Add the group = "school" argument to the cfa() call on the three-factor model.
Click to reveal solution
Explanation: Passing group = tells lavaan to fit the model separately within each grouping level by default: every parameter is free in every group, so the df is roughly double the single-group model. This "configural" model is the baseline against which invariance constraints are tested.
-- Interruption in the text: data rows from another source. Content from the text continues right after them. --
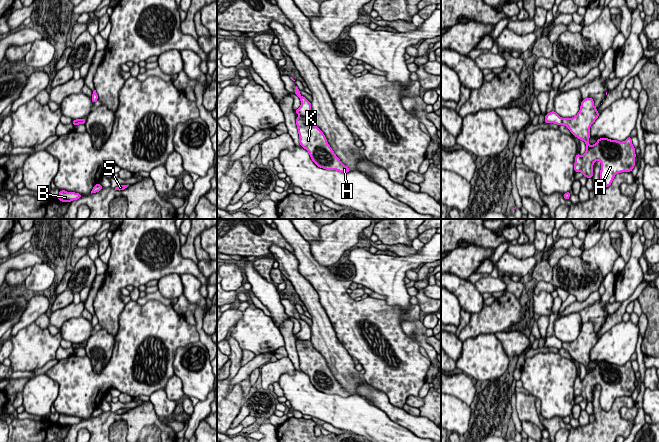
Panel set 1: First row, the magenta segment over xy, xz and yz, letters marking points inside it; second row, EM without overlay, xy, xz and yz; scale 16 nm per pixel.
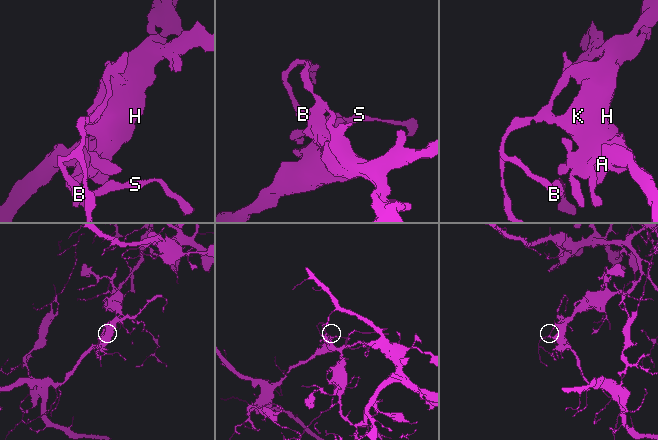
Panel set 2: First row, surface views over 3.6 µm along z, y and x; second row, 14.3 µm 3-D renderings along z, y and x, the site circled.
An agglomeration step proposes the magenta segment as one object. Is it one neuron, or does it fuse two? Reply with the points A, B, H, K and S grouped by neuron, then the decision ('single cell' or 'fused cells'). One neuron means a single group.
A H K / B S; fused cells

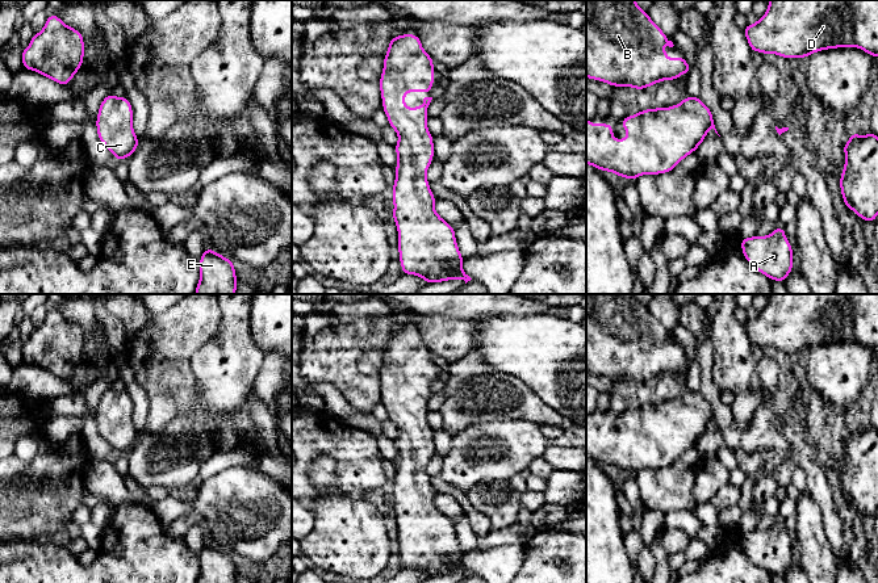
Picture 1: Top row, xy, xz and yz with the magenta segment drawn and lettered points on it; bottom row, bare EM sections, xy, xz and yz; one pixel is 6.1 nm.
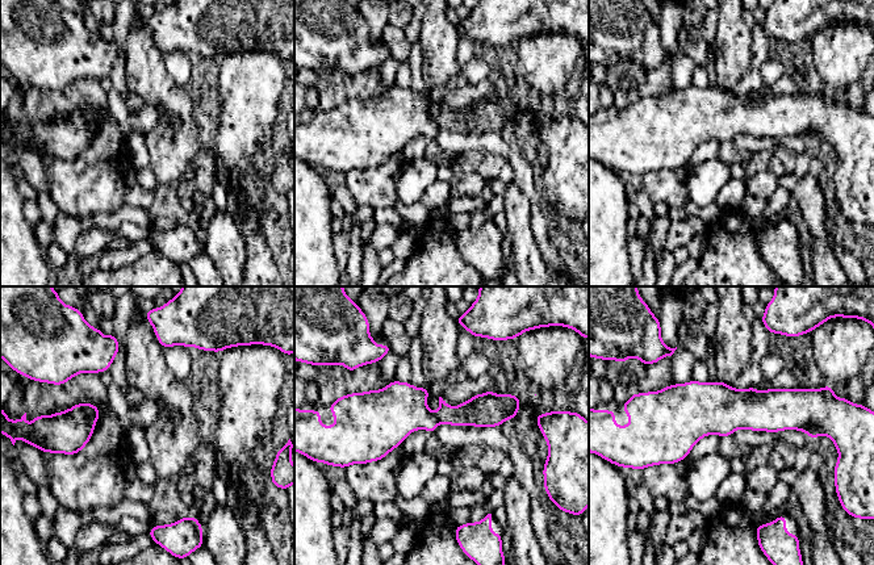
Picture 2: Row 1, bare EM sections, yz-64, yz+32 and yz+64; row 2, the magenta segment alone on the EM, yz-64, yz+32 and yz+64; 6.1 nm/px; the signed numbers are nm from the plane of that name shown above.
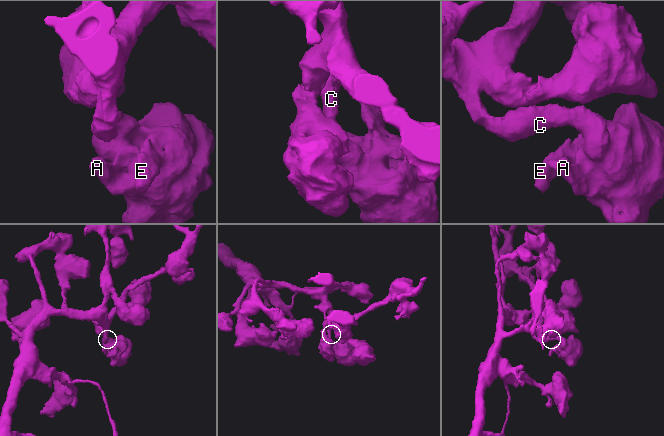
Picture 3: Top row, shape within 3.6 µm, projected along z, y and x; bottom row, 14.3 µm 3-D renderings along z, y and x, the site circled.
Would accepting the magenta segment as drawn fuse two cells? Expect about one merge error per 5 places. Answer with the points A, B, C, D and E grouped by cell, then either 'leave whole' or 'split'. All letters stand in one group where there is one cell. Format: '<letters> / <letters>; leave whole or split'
A B C D E; leave whole

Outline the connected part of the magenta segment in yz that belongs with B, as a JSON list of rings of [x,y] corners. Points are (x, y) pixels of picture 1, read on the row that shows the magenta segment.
[[[586,0],[586,77],[603,81],[611,87],[632,87],[637,91],[662,80],[676,80],[689,74],[691,67],[685,56],[668,59],[664,45],[673,47],[665,33],[651,20],[635,0]]]

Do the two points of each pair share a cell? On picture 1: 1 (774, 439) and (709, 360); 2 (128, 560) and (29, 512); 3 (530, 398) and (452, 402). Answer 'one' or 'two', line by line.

If the configural model itself fits poorly, the factor structure differs between groups and stronger invariance tests are not meaningful.
Exercise 5.2: Test metric invariance by constraining loadings equal across groups
Task: To test whether factor loadings are equivalent across schools (metric invariance), refit the model with group.equal = "loadings", then compare to ex_5_1 with anova(). Save the comparison table to ex_5_2. A non-significant chi-square difference supports metric invariance, which is the prerequisite for comparing factor means or regression coefficients across groups.
Expected result:
Chi-Squared Difference Test
Df AIC BIC Chisq Chisq diff RMSEA Df diff Pr(>Chisq)
ex_5_1 48 7484.4 7706.8 115.85
ex_5_2_alt 54 7480.6 7680.8 124.04 8.1922 0.049272 6 0.2244
Difficulty: Advanced
Holding the loadings identical across groups and checking whether fit worsens tells you if the factors mean the same thing in each group.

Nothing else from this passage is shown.